I hope that the families who wanted to attend or remain at soon the be closed Bridgham Middle School are happy with their children's assignments. And of course I hope that all families across the city will send their newly minted middle schoolers to schools that will help their kids be their best selves as they get ready for high school and the next steps in their lives.

It will take a whole lot more than hope, of course. For those families who did not get a seat at the middle school of your choice, I hope you get involved with your kid's school and direct your passion and energy toward making it the high quality school it needs to be for your kid and all kids.

I will be right there with you; I'll be representing Bishop next year on the district's Parent Advisory Committee (PAC), which meets monthly for collaborative school improvement work and problem-solving, and I am eager to connect with representatives from the other middle schools across the city. If your kid attends or will attend Greene, DelSesto, Roger Williams, Gilbert Stuart, or Esek Hopkins, please join us at the PAC so we can work together with school staff to create the best places for our kids to learn and grow.

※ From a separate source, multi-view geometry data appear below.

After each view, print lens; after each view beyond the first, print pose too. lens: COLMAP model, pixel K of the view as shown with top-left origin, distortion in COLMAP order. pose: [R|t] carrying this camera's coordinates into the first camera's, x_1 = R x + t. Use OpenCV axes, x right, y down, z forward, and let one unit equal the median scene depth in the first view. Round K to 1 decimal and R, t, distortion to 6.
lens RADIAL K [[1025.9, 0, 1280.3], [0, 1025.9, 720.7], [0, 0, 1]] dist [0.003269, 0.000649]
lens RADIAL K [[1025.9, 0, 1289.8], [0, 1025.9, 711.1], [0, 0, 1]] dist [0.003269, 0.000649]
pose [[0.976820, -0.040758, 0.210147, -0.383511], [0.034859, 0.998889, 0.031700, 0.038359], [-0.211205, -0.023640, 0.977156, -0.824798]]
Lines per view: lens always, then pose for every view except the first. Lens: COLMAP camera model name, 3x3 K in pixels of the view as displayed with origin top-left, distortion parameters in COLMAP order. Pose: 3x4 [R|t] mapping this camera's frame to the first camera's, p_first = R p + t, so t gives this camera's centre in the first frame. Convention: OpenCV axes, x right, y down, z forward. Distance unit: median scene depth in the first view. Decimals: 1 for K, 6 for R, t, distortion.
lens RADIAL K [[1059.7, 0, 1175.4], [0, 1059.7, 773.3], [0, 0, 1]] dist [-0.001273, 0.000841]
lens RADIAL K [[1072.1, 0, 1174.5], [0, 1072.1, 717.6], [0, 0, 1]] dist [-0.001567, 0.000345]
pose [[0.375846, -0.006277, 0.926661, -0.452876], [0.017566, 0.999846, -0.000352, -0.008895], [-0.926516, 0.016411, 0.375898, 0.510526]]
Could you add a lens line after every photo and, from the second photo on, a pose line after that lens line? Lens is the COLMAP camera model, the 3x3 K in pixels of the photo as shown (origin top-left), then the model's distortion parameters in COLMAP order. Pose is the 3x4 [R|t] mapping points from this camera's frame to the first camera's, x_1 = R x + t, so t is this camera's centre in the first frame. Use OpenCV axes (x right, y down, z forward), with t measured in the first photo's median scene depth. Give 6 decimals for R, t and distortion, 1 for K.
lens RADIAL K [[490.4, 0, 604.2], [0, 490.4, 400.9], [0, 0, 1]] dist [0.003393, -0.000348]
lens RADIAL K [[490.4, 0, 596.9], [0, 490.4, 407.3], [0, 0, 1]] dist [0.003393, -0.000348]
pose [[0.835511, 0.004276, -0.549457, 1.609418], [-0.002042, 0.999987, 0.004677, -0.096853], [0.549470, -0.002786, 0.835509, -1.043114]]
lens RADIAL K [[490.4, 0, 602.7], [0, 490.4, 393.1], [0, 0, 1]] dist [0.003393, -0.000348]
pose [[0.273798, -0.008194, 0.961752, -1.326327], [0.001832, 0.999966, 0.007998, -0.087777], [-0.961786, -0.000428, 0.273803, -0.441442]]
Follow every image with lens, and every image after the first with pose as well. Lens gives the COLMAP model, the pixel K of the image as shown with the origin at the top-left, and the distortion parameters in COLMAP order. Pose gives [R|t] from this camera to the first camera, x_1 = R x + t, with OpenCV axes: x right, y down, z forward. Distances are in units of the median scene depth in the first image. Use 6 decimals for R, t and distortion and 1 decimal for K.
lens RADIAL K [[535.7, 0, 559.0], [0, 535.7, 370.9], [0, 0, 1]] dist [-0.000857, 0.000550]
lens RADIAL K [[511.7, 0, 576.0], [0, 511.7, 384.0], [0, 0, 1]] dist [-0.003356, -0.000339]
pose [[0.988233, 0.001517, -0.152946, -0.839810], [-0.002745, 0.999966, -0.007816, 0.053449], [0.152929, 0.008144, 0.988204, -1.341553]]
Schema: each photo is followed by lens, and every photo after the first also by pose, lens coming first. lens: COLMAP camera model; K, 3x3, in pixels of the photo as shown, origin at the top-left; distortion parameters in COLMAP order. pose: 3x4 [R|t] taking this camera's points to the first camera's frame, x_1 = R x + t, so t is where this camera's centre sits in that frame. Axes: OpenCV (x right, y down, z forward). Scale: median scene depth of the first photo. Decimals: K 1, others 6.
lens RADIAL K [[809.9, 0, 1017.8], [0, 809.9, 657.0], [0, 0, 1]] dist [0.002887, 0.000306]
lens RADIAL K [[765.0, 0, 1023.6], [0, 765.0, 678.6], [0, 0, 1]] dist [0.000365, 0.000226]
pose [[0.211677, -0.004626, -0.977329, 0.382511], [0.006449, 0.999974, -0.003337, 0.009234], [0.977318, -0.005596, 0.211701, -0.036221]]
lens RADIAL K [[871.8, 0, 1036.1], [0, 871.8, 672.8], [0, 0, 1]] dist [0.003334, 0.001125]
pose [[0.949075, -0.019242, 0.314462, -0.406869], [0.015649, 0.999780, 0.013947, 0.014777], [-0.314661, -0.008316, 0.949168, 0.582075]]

I'll be posting next year's PAC dates here, and if you have any questions or want to talk, post a comment here or email me at jill.davidson (at) gmail (dot) com.


  1. Congrats to your family, Jill! And thanks for being an advocate for everybody's kids in this intimidating process and in general.

  2. Thanks, Marjorie. Much appreciated!

  3. It's great that you have a choice to go to a beautifully renovated (at a cost of $30MM+) that was delivered to you by lottery. Not living on the east side, and having seen my neighborhood middle school (Greene) ripped apart by the brain-drain of students to Bishop, I am scrambling to get into a charter school or fork up some money for privates. I wish we had the same luck as you.

  4. Thanks for your thoughts, Anonymous. That's exactly why we must raise the bar for all middle schools.

    As a point of clarification, luck has little do with my kid going to Bishop. He was not assigned to Bishop by lottery. He was assigned there as a result of being in the neighborhood zone, which allocates up to 80% of a middle school's seats to students who live a mile and a half or less from the school. Since we live within that range, Bishop is his neighborhood school and that's where he is going. I am DELIGHTED that he will be there with many other kids who do not live in this neighborhood--not all neighborhood seats were taken. I am hoping that lots of kids from all over the city make it off the wait list if Bishop is where they want to be.

    I don't know if you've followed my blog; if so, you may have seen this piece in which I discuss a bit about the process by which my son attempted to choose between Greene and Bishop.

    We took the option of Greene very seriously, and we were grateful for it. Ultimately, my son chose Bishop because it's closer and his quality of life would be better if he didn't have a long bus ride. That was his choice and I respect it.

    A word about facilities: I look at Bishop and mostly feel wildly frustrated and angry that all kids across the city don't have access to facilities that are comparable. This same kid went to MLK Elementary, where his brothers remain and which also is our neighborhood school. If you've been there you would know that I do not need to say more. If you haven't been there, I would be happy to show you around and you can admire our falling apart cafeteria, our bedraggled bathrooms, our frayed rugs, our leaky roof for yourself - and I hope the commitment to good, sometimes even great, teaching and learning that happens there anyway.

    I am furious that all kids don't have access to great spaces in which to learn to use their minds well. I don't settle for what we have now. I think that schools like PCTA and Bishop need to be an indicator of what's possible in terms of facilities and we need to create the demand and the will on the part of our politicians and our populace to fund schools appropriately. I'll guess you think similarly.

    I admire your commitment to finding and gaining access to the right school for your kid. If you want to share more about the process and the options you're considering, the reasons why Greene won't work for your kid, or anything else, I really welcome that. All the best to you.

  5. Not by lottery? Well, as I understand the student assignment system, a certain percentage of seats are reserved for neighborhood and a certain percentage for non-neighborhood. My chances, super-slim. Yours, super-great. Explain to my son why because he lives in 02908 that he gets to go to school in a slum while you live where you do and get a great facility. Talk about the rich getting richer....

    Honestly, Providence clearly has no clue what's going on with its schools. A relatively small number of seats available for charters. Expensive (or weak) parochials. Why can't I just send my kid to a decent school in RI? Massachusetts here we come!

  6. Sounds like you're fed up and out of here. I totally understand the feeling, and wish you luck.